_Task directions_:
Extract every line of text from the entries below and reproduce each one verbatim, leaving the pictures out of your answer.

Data records
__________

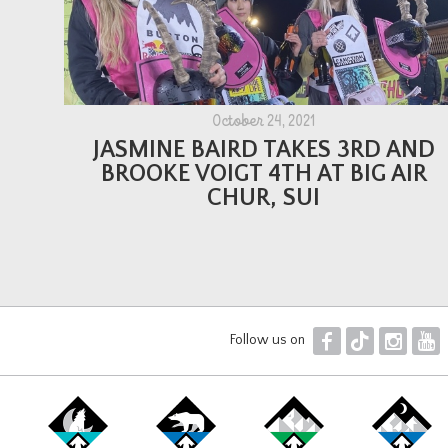
October 24, 2021
JASMINE BAIRD TAKES 3RD AND
BROOKE VOIGT 4TH AT BIG AIR
CHUR, SUI
F
T
I
Y
Follow us on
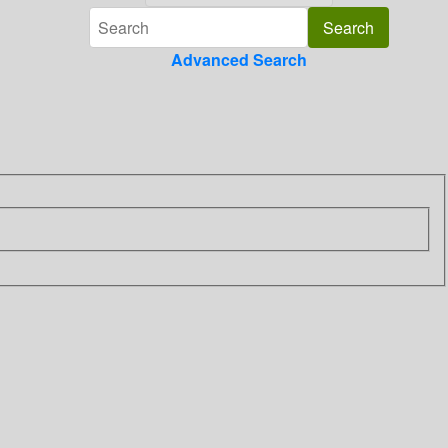
Advanced Search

__________

_Expected answer_:
October 24, 2021
JASMINE BAIRD TAKES 3RD AND
BROOKE VOIGT 4TH AT BIG AIR
CHUR, SUI
F
T
I
Y
Follow us on
Advanced Search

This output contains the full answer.